Recuerdo ahora, en esta noche triste, lo que me dijiste: Todo será terrible mañana. Estábamos tumbados en la cama y empezábamos a desearnos. Fuera, llovía en París y tú lo dijiste: todo será terrible mañana.
Un hombre puede desencantarse de muchas cosas, dejar atrás los sueños, incluso volverse una persona totalmente diferente, pero raras veces un hombre deja de creer en su pasado. Creo que esa es la historia de cada hombre sobre la faz de la tierra, de cada ridículo individuo que haya confeccionado nuestra especie: el amor por el pasado. Es algo inexplicable, casi patético, también una forma de no afrontar la vida, como tantas otras. Qué tristeza repentina, qué dolor. Si ahora mismo tuviera fuerzas, desde luego en lugar de estar escribiendo me pondría a llorar.
En mi cabeza París sigue siendo París, nada ha cambiado: ni las enormes avenidas, ni la pastelería donde te gustaba tomar el té, ni los puentes, tampoco sus gentes cansadas y tristes, siempre andando hacia ningún lado. Nada cambia, nunca. En la vida, cuando uno realmente se enfrenta a la vida, todo se concibe para que sea para siempre. En mi cabeza cada esquina de París llevaba ahí toda la eternidad y toda la eternidad ahí seguiría, al igual que iba a seguir tu rostro a mi lado cada vez que yo volteara la cabeza. Y ahora escribo porque mientras termino estas páginas nada ha cambiado, París aún es París y al voltear la cabeza sigue tu rostro pegado al mío.
Y por tanto, como París es París, todo sigue igual que entonces: Una pareja se besa sobre el Pont des Arts, un taxista hace sonar la bocina, alguien toca el piano en el Budha-bar, ahora este niño va a sonreír… Son las cosas que pasaban, son las cosas que pasaron. Luego nos acurrucamos en la cama y tú dijiste: todo será terrible mañana. Y ahí fuera, el mismo amor, la misma lluvia; citando a Campanella.

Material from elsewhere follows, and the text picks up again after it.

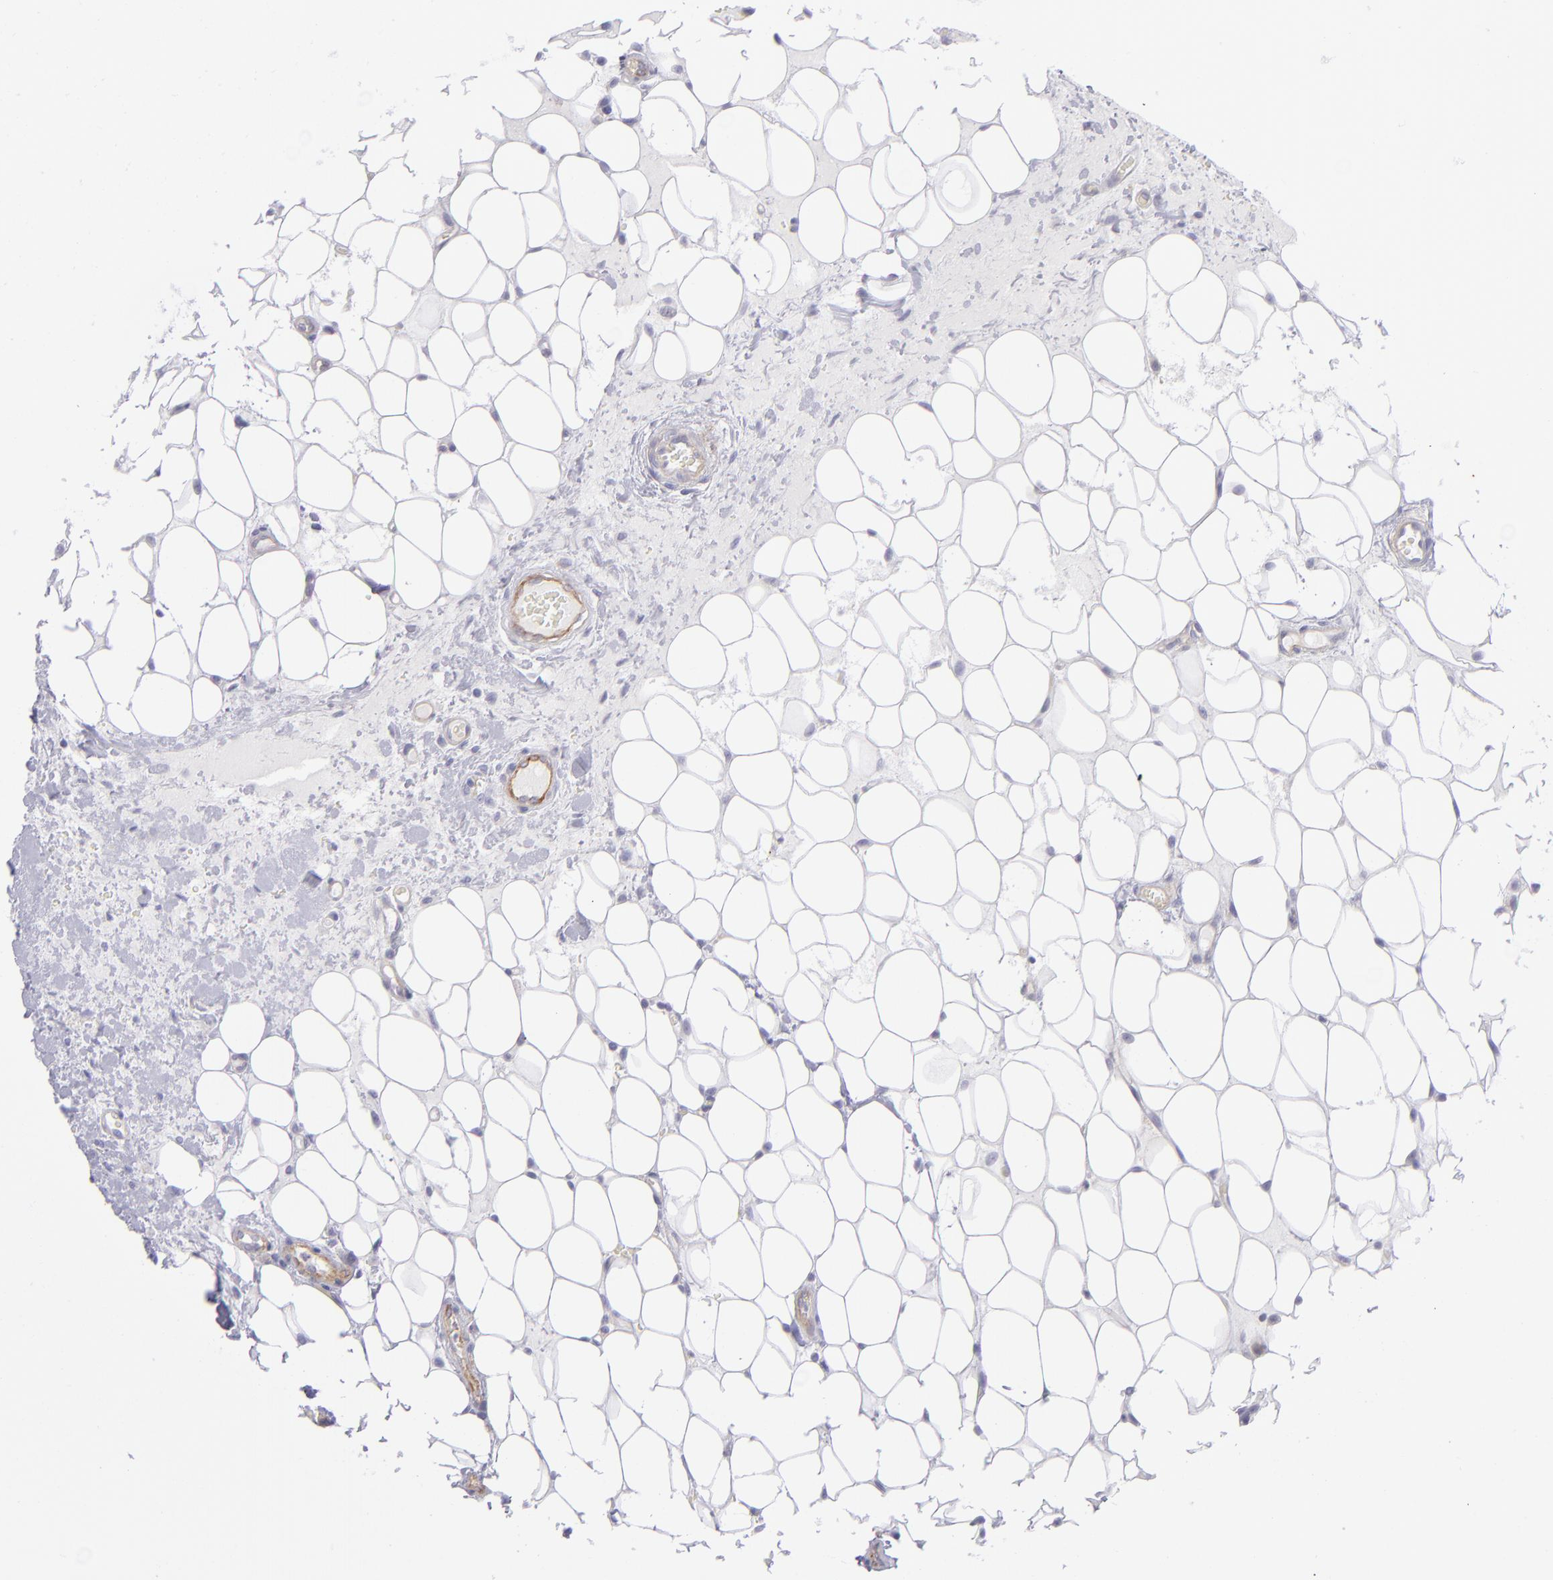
{"staining": {"intensity": "negative", "quantity": "none", "location": "none"}, "tissue": "breast cancer", "cell_type": "Tumor cells", "image_type": "cancer", "snomed": [{"axis": "morphology", "description": "Duct carcinoma"}, {"axis": "topography", "description": "Breast"}], "caption": "A histopathology image of breast infiltrating ductal carcinoma stained for a protein exhibits no brown staining in tumor cells.", "gene": "THBD", "patient": {"sex": "female", "age": 68}}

Cuando tú te quedaste y yo marché a la Argentina aquella madrugada, no sólo empezó la difuminación de tu rostro en mi memoria, sino también el lento olvido de París, pues a este sólo puedo recordarlo a tu lado, inamovible.
Y Argentina era un país muy alegre, y en esa época yo estaba muy triste. Allá nada era sencillo: ni mi trabajo de oficinista, ni las muchachas que bailaban tangos por las esquinas, ni el dinero ganado de pronto… Por las noches te llamaba asqueado, tú tratabas de decirme que todo terminaría deprisa, que me acostumbraría al tedio y a la agencia, y que volveríamos a vernos, todavía. Y yo te escribía cartas y cartas, siempre te escribía hasta que se me cerraban los ojos, después de llamarte, como intentando prorrogar tu voz a través de mi letra. Te acordarás también de mi vecina Maite, la ancianita psicóloga que me preparaba galletas los domingos. Ahora sí, ahora ya la entiendo: era la soledad.

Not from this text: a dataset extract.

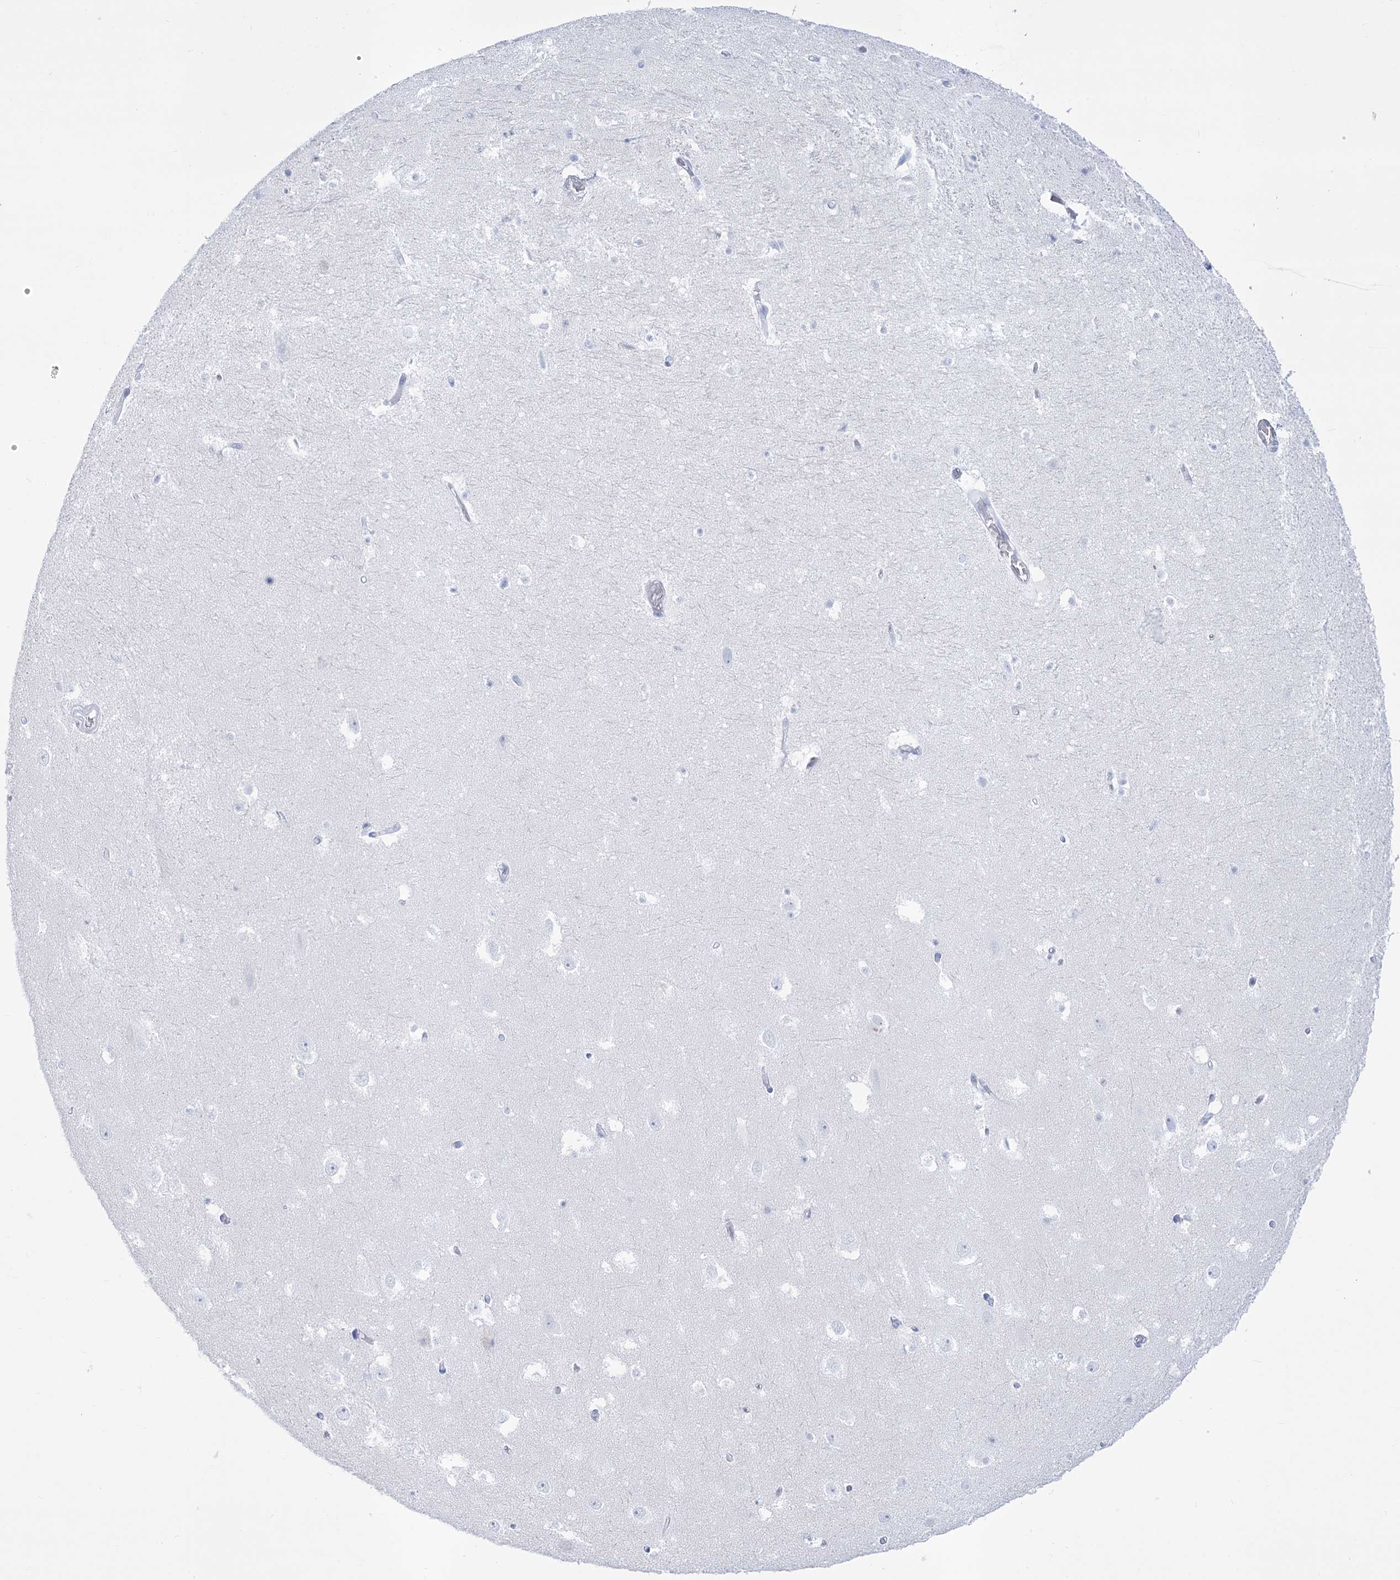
{"staining": {"intensity": "negative", "quantity": "none", "location": "none"}, "tissue": "hippocampus", "cell_type": "Glial cells", "image_type": "normal", "snomed": [{"axis": "morphology", "description": "Normal tissue, NOS"}, {"axis": "topography", "description": "Hippocampus"}], "caption": "IHC image of benign human hippocampus stained for a protein (brown), which reveals no expression in glial cells. (DAB immunohistochemistry visualized using brightfield microscopy, high magnification).", "gene": "RBP2", "patient": {"sex": "female", "age": 52}}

Recordarás, quizá, aquella serie de sueños que tenía en mis primeros meses, cuando escuchabas impasible al otro lado de la línea mis disparates. Los labios que se cerraban, los espejos negros, la cama al borde del abismo… Recordarás, supongo, igual que yo recuerdo. Ya sabes, ya te lo he dicho, son las cosas que pasaban, son las cosas que pasaron.
Y qué decir ya de Argentina, de Buenos Aires, de sus calles y sus gentes. Cada tarde me sentaba a leer desde mi balcón, donde se veía una plaza, siempre inquieta, y allí pasaba horas y horas guardando a que llegara la hora del poniente. Horas que ahora sólo se traducen en un pensamiento, en un instante; toda la memoria de las horas que pasan terminan por ser un instante en los pensamientos del presente. Y es que la memoria no es la prueba de una realidad del pasado, sino de lo ilusorio del tiempo, de la tremenda paradoja que supone vivir y creer que un día se apagarán los soles y dejaran de existir las cosas que vemos igual que dejan de existir las personas que queremos. Y aún así ser conscientes del flujo del tiempo sobre nuestros cuerpos, y tener nostalgia, y tener recuerdos.
Un viaje nunca es un viaje, siempre es una despedida. Ya sea de aquello que dejamos atrás o de lo que amargamente olvidamos o confundimos. Y es que qué poco queda de las cosas que uno vive a través de los años, qué poco se recuerda y de lo que se recuerda, cuánto se calla, y de lo que se calla, cuánto se termina olvidando igualmente. Qué ridícula parece ahora la memoria, me repito, qué lejanas son las cosas que pasaban, qué ridículas son las cosas que pasaron.
Escribo esto en mi cama, mientras fumo, y mientras recuerdo. Y me repito todo el rato lo mismo: Todo será terrible mañana.